How is it that Larry Buchanan funded these rabidly bad movies? As with other films he directed, "It's Alive" suffers from bad dialog, bad acting, bad editing, bad lighting, bad stock music... you name it, it's bad. So bad that it's strangely fun to watch, though. It has a lot of the same themes as Manos: The Hands of Fate but it isn't nearly as mind-numbingly painful as Manos. If you're into bad sci-fi / horror flicks like me, then by all means waste an hour and a half of your life and watch "It's Alive". It's too bad they didn't have the Razzy Awards back in 1969 - Larry Buchanan would have certainly been a contender for worst director.

Next
(2007)

2 minute forecaster
"Next" is a film about Chris (played by Nicolas Cage), a man who can see what will happen to him personally up to two minutes into the future. The only exception to that rule is a vision he has of a beautiful woman (Jessica Biel) whom he knows he meets in a particular diner at 8:09. Every day, twice a day at exactly 8:09 he is in the diner until one day she arrives.

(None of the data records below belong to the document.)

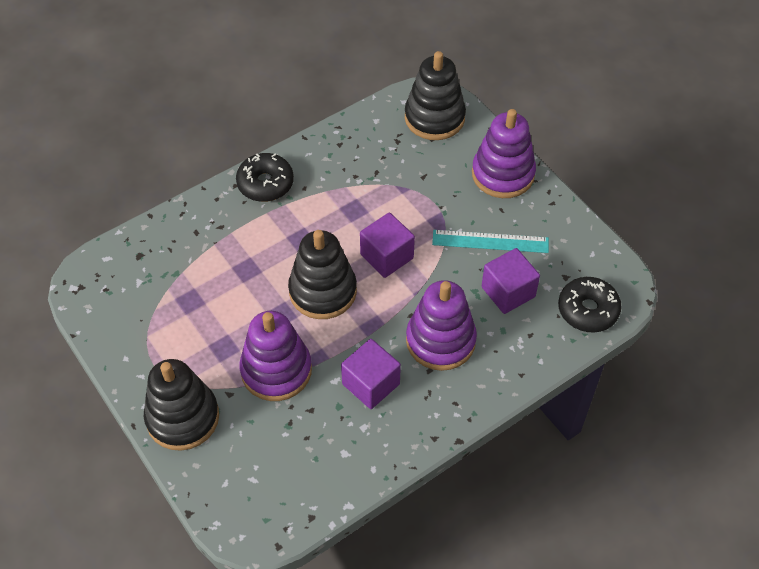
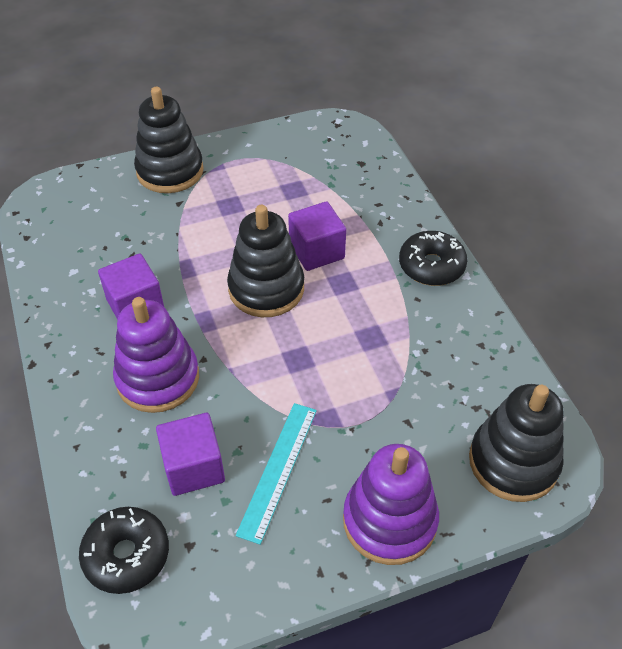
camera: 105 degrees right, 5 degrees down
(276, 370) = (187, 238): purple stacking toy -> none
(387, 256) = (292, 354): purple cube -> purple cube (316, 251)

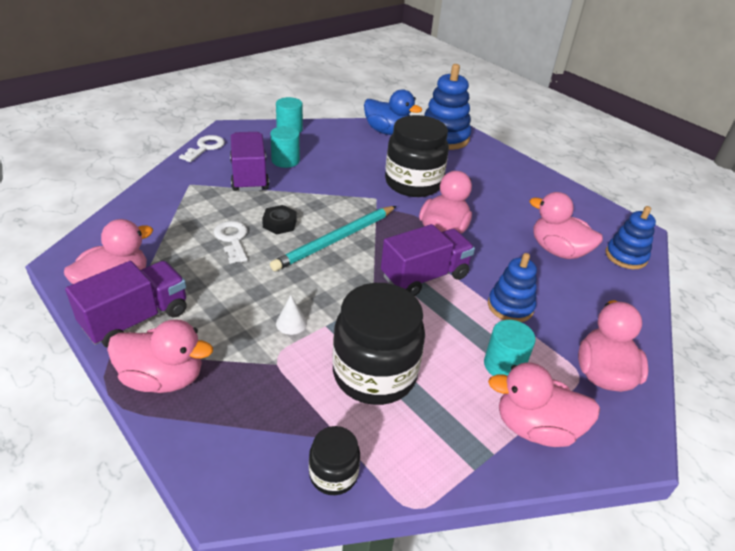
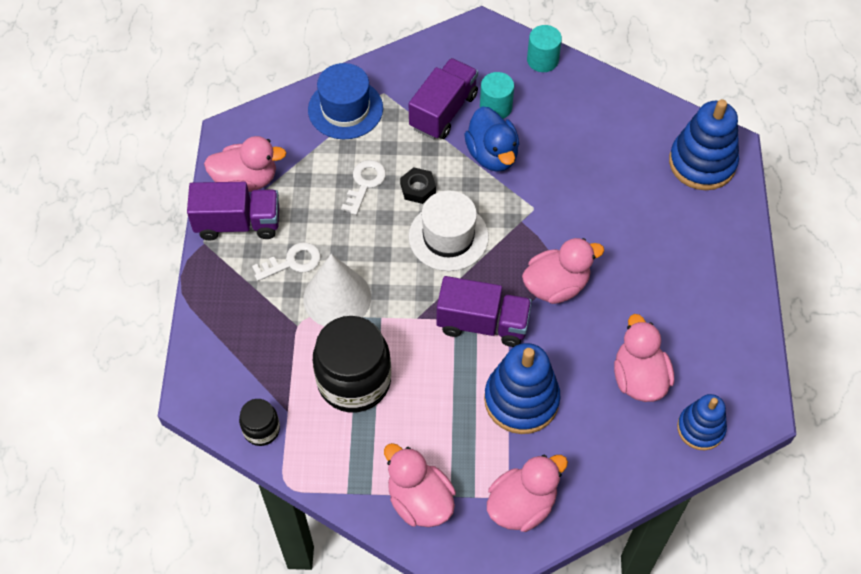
camera: 45 degrees right, 20 degrees up
(163, 378) = (219, 287): pink duck -> none
(166, 204) = (345, 109): none -> blue hat
(205, 148) = (436, 47): white key -> white key (292, 262)
(291, 323) = (337, 298): white cone -> white cone, size x2.42
(336, 240) = (448, 237): turquoise pencil -> white hat
(387, 132) = (646, 119): blue duck -> blue duck (492, 155)
(413, 183) = (591, 210): black jar -> none
(503, 365) = (454, 442): turquoise cylinder -> none
(510, 306) = (521, 400): blue stacking toy -> blue stacking toy, size x1.59

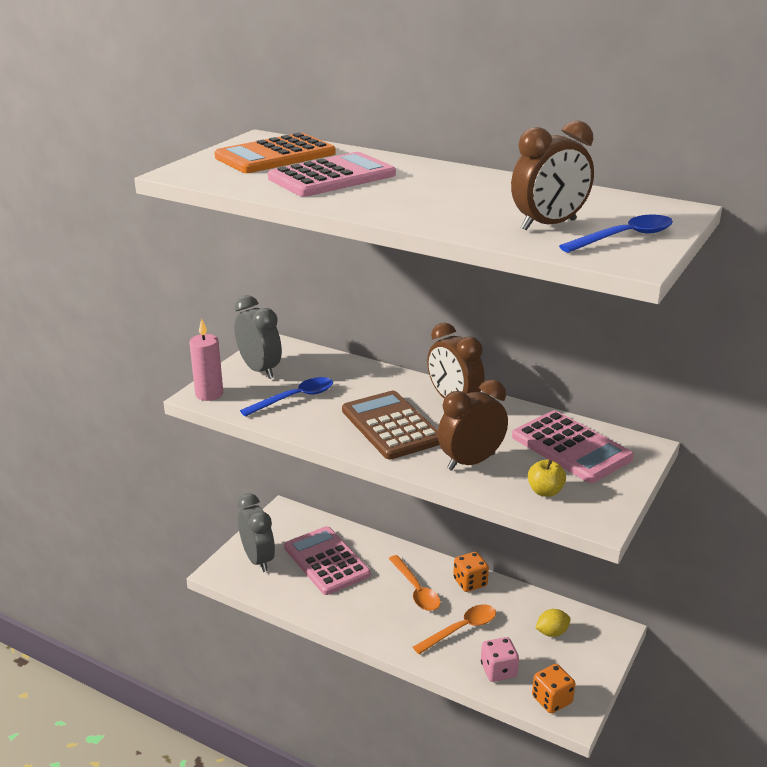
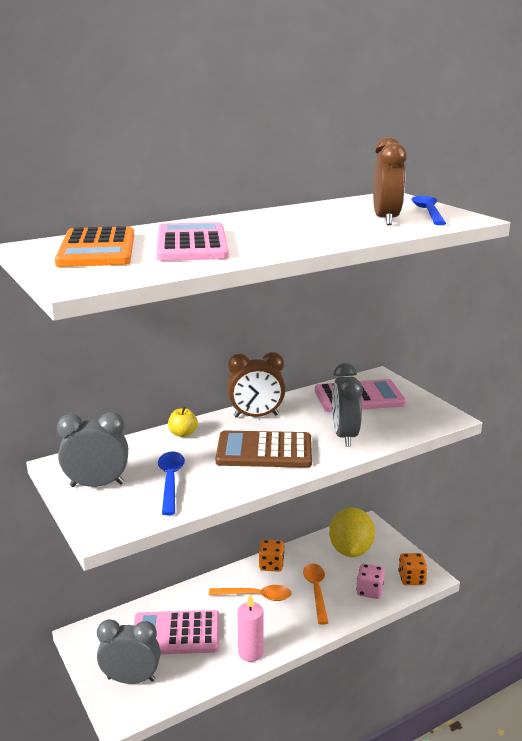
camera: 60 degrees left, 5 degrees down
(209, 394) = (106, 524): pink candle -> pink candle (250, 652)
(471, 462) = (344, 436): brown clock -> grey clock
(545, 491) = (403, 423): yellow apple -> yellow apple (183, 433)
(552, 632) = (350, 550): yellow lemon -> yellow lemon, size x2.14

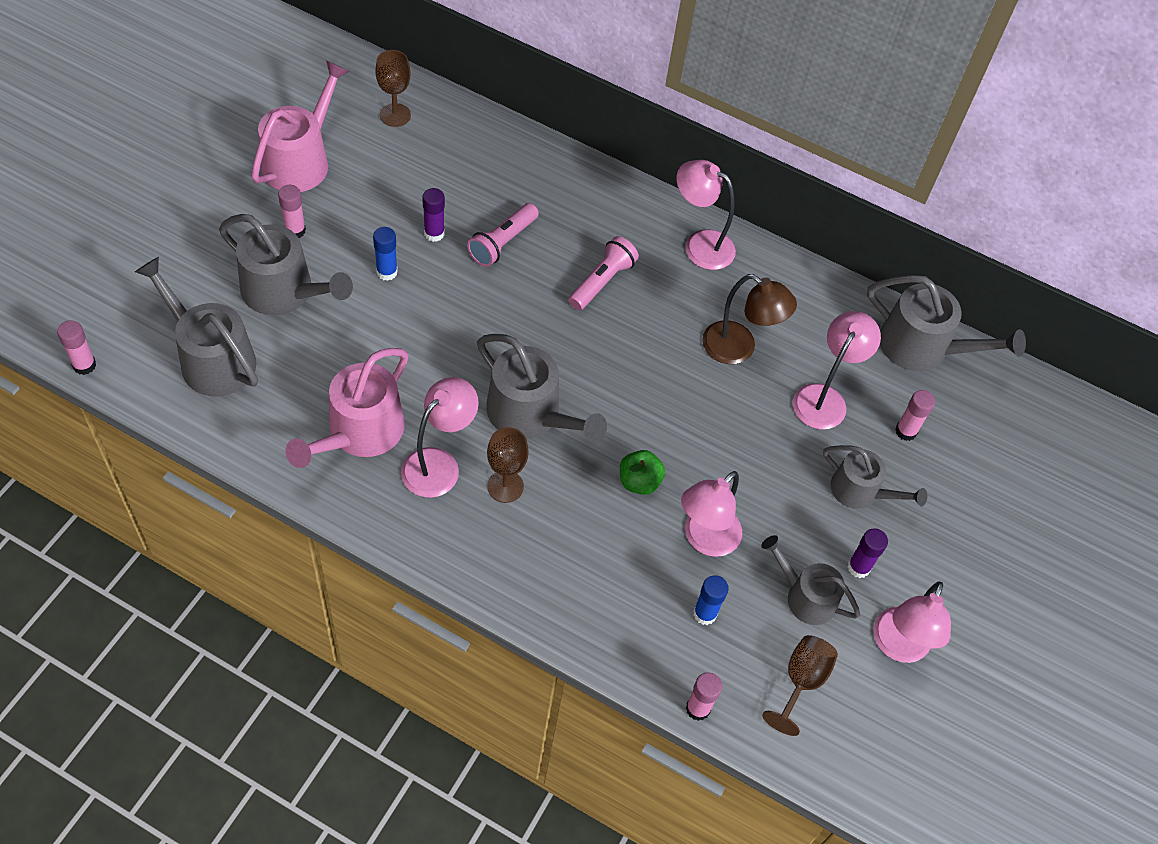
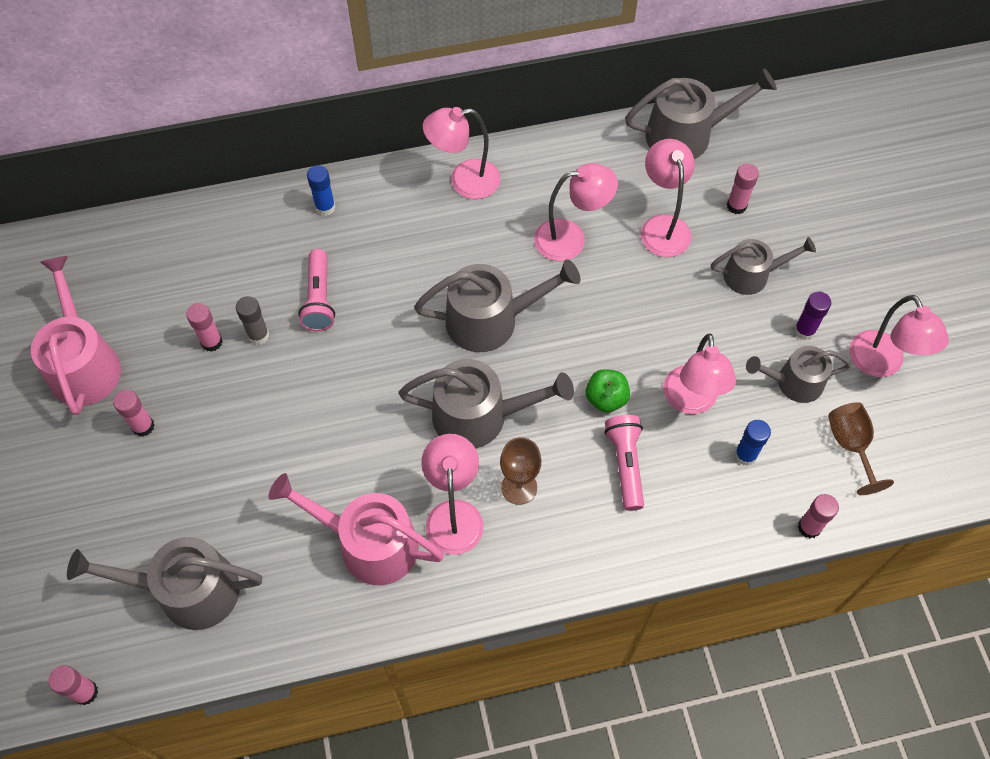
camera: 35 degrees left, 5 degrees up
(284, 291) = (188, 484): grey watering can -> grey watering can (490, 320)
(360, 432) = (369, 543): pink watering can -> pink watering can turned 120 degrees clockwise
(387, 272) = (254, 398): blue glue stick -> blue glue stick (325, 207)
(395, 115) = (123, 263): brown goblet -> none
(398, 213) = (212, 342): none -> pink glue stick
(434, 233) = (258, 335): purple glue stick -> grey glue stick
(602, 282) = (424, 268): pink flashlight -> pink flashlight (625, 464)
(738, 349) = (571, 239): brown lamp -> pink lamp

Because of Chris' forecasting skills, he goes to casinos on occasion to supplement his salary from his regular job as a magician. His skills are noticed by an agent of the FBI (Julianne Moore) who wants to utilize his abilities to thwart terrorists who plan to set off a nuclear device in Los Angeles.

I found the movie entertaining and suspenseful. There are a few sequences where the CGI looks kind of fake but overall I thought it was very good. It was well-acted and well-paced. I almost always like Nicolas Cage movies, and man oh man Jessica Biel looks absolutely smmmmmoking hot! I recommend it; I give it seven stars.

Zontar: The Thing from Venus
(1967)

"Hey loook! I see a funny boyd!"
Zontar the Thing from Venus is another low-budget Z-grade flick directed by Larry Buchanan. The basic premise of the movie is that Zontar (a "thing" from Venus) has been in touch with Keith, a scientist on Earth, and Zontar has convinced Keith that he will come to Earth and make everything all right. No more wars, fighting, crime, bad movies... etc. all of the world will live in peace and harmony once Zontar arrives, Keith believes. Keith has built a sort of closet-sized radio for listening in to the aliens, and it is through this device that Zontar communicates with him. Keith is just the 5th columnist that Zontar needs for his real plans... to take over the Earth. Keith only discovers a little too late, of course, that he was duped.

The film is inept, inconsistent and illogical. For example, Keith claims that Zontar has made all mechanical and electrical devices to be inoperable. Yet, guns still work and so do bicycles, both of which are clearly mechanical devices. Also, the sirens are wailing as people run around town in a tizzy - don't sirens need electricity to work? Oh well I guess Zontar overlooked some devices. Also, the military personnel assigned to protect Zone 6 - there's only 10 soldiers? Why would the military put a high-ranking general in command of a measly 10 privates??? And what was the point of flashing the image of a bikini model in the middle of the film? I had pretty low expectations when I sat down to watch this cinematic mess, and Zontar the Thing from Venus was exactly what I expected it to be - horrible and inane. Still it's slightly better than Manos the Hands of Fate and Monster A-Go-Go.